- What you are asked to do:
Format the items below as a two-column CSV with the header columns "text" and "answer", giving one row per item. Put each field in double quotes, turn any line breaks into spaces, and leave out the pictures.

- Raw data:

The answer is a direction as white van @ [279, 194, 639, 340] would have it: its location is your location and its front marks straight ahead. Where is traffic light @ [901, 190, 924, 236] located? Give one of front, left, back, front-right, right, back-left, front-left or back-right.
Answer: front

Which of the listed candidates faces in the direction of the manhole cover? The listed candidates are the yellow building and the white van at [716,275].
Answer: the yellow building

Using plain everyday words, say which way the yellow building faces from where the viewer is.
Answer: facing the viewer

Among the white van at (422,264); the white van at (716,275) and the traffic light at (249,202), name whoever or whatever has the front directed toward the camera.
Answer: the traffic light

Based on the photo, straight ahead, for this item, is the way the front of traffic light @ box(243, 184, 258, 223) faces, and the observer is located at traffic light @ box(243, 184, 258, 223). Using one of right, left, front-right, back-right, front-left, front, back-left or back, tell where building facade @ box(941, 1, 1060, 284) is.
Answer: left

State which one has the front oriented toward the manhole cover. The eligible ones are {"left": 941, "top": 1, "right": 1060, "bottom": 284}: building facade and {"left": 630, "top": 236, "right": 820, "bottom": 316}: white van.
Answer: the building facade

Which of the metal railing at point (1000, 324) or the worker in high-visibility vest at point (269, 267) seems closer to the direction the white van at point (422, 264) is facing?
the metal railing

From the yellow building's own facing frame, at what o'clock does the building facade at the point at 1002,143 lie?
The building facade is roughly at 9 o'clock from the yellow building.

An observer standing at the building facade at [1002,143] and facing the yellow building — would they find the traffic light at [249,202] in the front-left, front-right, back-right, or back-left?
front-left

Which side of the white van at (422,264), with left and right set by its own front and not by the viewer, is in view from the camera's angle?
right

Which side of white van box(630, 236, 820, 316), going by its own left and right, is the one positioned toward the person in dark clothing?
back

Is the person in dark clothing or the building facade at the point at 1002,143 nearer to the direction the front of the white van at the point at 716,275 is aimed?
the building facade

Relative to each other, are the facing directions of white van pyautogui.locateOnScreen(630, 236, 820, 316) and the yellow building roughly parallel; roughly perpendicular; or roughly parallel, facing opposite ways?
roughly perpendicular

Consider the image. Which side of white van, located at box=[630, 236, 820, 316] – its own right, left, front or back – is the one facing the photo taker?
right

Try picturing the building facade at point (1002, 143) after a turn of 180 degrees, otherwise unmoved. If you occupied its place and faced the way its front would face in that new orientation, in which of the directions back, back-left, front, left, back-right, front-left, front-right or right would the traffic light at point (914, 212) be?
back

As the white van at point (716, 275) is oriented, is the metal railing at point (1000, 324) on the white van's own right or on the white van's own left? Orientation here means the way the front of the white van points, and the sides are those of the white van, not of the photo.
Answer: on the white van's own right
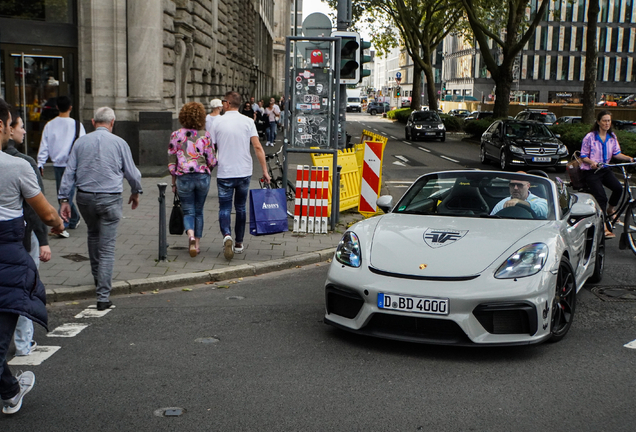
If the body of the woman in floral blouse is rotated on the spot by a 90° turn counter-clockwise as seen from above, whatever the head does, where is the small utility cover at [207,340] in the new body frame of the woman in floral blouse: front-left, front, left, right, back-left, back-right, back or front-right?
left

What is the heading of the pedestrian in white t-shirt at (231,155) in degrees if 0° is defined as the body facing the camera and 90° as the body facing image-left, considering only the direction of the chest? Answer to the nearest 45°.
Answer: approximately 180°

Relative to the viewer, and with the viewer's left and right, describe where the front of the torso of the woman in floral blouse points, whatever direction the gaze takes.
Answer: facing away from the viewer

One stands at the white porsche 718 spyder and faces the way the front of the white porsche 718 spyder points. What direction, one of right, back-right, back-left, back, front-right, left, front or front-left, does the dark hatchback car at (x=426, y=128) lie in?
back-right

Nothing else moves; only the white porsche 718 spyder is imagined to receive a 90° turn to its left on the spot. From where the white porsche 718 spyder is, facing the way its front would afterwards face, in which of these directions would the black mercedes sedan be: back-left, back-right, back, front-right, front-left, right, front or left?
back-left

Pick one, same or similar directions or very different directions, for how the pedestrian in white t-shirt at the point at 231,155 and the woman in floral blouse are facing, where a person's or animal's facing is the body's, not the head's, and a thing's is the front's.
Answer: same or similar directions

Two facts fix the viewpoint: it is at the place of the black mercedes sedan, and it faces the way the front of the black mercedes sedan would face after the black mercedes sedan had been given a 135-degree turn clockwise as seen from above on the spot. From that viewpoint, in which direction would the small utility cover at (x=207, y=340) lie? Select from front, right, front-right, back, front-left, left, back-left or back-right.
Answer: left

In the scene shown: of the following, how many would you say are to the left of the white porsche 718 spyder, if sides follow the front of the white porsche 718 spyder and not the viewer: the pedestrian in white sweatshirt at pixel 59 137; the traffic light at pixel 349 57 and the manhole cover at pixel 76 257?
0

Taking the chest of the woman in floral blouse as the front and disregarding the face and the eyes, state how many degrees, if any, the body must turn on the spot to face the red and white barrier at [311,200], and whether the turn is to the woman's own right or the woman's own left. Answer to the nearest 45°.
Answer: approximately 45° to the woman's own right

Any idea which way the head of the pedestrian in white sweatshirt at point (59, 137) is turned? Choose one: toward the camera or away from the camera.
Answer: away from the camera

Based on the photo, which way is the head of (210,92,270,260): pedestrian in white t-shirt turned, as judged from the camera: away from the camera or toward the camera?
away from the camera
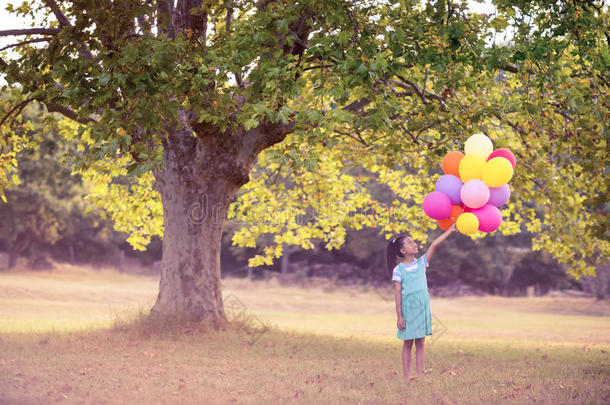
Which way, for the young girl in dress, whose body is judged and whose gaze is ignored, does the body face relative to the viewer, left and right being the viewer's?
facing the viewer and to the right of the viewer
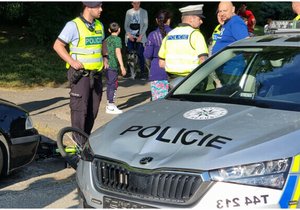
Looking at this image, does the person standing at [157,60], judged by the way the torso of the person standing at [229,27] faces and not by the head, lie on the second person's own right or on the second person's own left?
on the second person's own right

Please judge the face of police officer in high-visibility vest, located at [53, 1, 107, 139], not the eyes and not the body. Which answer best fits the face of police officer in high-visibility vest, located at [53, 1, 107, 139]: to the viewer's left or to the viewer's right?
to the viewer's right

- Solution for this task:
text,answer
"The answer is a direction as white van @ [279, 194, 639, 340] would have it: its location is your location and its front marks straight ahead. Where is traffic light @ [901, 190, 924, 236] located? Give one of front, left, back, front-right, right, back-left, front-left or back-right. Answer:","front"
"Which of the listed candidates faces in the direction of the manhole cover? The listed candidates are the yellow building and the white van at [716,275]. Answer:","the yellow building"
"Using plain everyday words, say which way the yellow building faces from where the viewer is. Answer:","facing the viewer"
"Among the white van at (422,264); the white van at (716,275) and the traffic light at (249,202), name whoever or whatever has the front directed toward the camera. Answer:","the traffic light"
"Based on the photo, straight ahead, for this item, is the way the front of traffic light @ box(243, 184, 258, 223) faces, and the observer is located at traffic light @ box(243, 184, 258, 223). Using one of right, left, front-right, back-right, front-left, front, back-left or back, tell where building facade @ box(941, 1, 1060, 284) is. Answer:","left"
"State which one has the front oriented toward the manhole cover. The eligible ones are {""left"": 941, ""top"": 1, ""right"": 1060, ""bottom"": 284}: building facade and {""left"": 630, ""top"": 236, ""right"": 820, ""bottom"": 316}: white van. Answer:","the building facade"
"Which of the metal railing at point (1000, 324) or the worker in high-visibility vest at point (269, 267) seems closer to the direction the white van at point (422, 264) is facing?","the metal railing"
"From the yellow building's own facing frame, at what o'clock does the building facade at the point at 1002,143 lie?","The building facade is roughly at 9 o'clock from the yellow building."
"An observer standing at the building facade at [1002,143] and facing the yellow building — would they find the traffic light at [249,202] in the front-left, front-right, back-right, or back-left?","front-left"
"Which side of the white van at (422,264), with left and right set by its own front and not by the viewer, is in view from the camera's angle?","right"
"Which side of white van box(630, 236, 820, 316), going by its own left and right, is the one positioned toward the person in dark clothing?","back"
"Is the person in dark clothing or the building facade at the point at 1002,143 nearer to the direction the front of the white van at the point at 716,275 is aimed?","the building facade"
"Relative to each other, are the facing directions of white van pyautogui.locateOnScreen(630, 236, 820, 316) and the yellow building roughly parallel; roughly perpendicular; or roughly parallel, facing opposite ways?","roughly perpendicular"
"Consider the image. Which side of white van, located at box=[630, 236, 820, 316] – its own right, left, front or back – is the one facing the photo taker?","right"
"Try picturing the building facade at point (1002, 143) after a turn of 180 degrees, otherwise unmoved. If you occupied its place and faced the way its front would face in that new orientation, in which of the directions back, back-left, front, left, back-right, front-left, front-right or right would the traffic light at point (914, 212) be?","back"
"As the white van at point (716, 275) is oriented, is the metal railing at point (1000, 324) on the white van's own right or on the white van's own left? Orientation here means the way the front of the white van points, and the sides are those of the white van, not of the photo. Answer:","on the white van's own right"
"If the body of the woman in floral blouse is rotated on the spot by a 90° turn counter-clockwise as seen from above, whatever the head does, where is the small utility cover at [207,340] in the new body frame of the woman in floral blouse: front-left, front, left, right, back-left, back-right, back or front-right?","left"
"What is the heading of the pedestrian in white t-shirt at (231,155) in degrees if 0° is defined as the body facing the camera and 90° as the body facing image-left, considering only the direction of the chest? Answer to the nearest 45°. Answer:","approximately 180°"
"Relative to the viewer, and with the viewer's left and right, describe where the front of the torso of the woman in floral blouse points, whatever direction the gaze takes. Answer:","facing away from the viewer"
"One stands at the white porsche 718 spyder and faces the way the front of the white porsche 718 spyder points. What direction, one of right, back-right, back-left, back, front-right, left, front or front-left, does the dark hatchback car at (x=426, y=128) lie in?","back-right"
"Nothing else moves; only the white porsche 718 spyder is imagined to receive a 90° turn to its left on the spot. From where the white porsche 718 spyder is, facing the way its front would afterwards face, in which of these directions would the black mercedes sedan be: back-left, back-right, back, front-right, front-left, right, front or left?","back-left"
"Pick one, same or similar directions or very different directions, for how the pedestrian in white t-shirt at the point at 231,155 and the woman in floral blouse are facing, where a person's or animal's facing is the body's, not the head's, and a thing's is the front's. Answer:","same or similar directions"
"Two facts fix the viewpoint: it is at the place of the black mercedes sedan, and it faces the way the front of the black mercedes sedan would face after the black mercedes sedan had been given a 135-degree turn clockwise as seen from above on the spot. From that viewpoint, in which direction would the small utility cover at (x=207, y=340) lie? Select from front, right, front-right, back, front-left, left, back-left or back-right. Answer:","left"
"In the scene shown: of the following, how many would you say are to the left of the white porsche 718 spyder, if sides follow the front of the white porsche 718 spyder and not the viewer: the pedestrian in white sweatshirt at pixel 59 137; the traffic light at pixel 349 57 and the manhole cover at pixel 76 257?","0"
"Taking the chest of the woman in floral blouse as the front and disregarding the face and the eyes, state how many degrees, if any, the body must turn on the spot to face the red and white barrier at [311,200], and whether the turn is to the woman's own right or the woman's own left. Answer to the nearest 45°. Answer:","approximately 45° to the woman's own right"
"Any idea which way the head of the pedestrian in white sweatshirt at point (59, 137) is turned? Choose one: toward the camera or away from the camera. Answer:","away from the camera"
"Based on the photo, which way is the head of (210,92,270,260): pedestrian in white t-shirt turned, as judged from the camera: away from the camera or toward the camera?","away from the camera"
"Which way, for the young girl in dress, whose body is judged and whose gaze is ignored, does the body face relative to the viewer, left and right being the viewer's?","facing the viewer and to the right of the viewer"
"Looking at this image, does the person standing at [157,60], judged by the way the torso of the person standing at [229,27] faces and not by the head, lie on the second person's own right or on the second person's own left?","on the second person's own right"
"Please judge the face of police officer in high-visibility vest, located at [53, 1, 107, 139], not the eyes and not the body. Which answer best fits the face of police officer in high-visibility vest, located at [53, 1, 107, 139]: to the viewer's left or to the viewer's right?","to the viewer's right"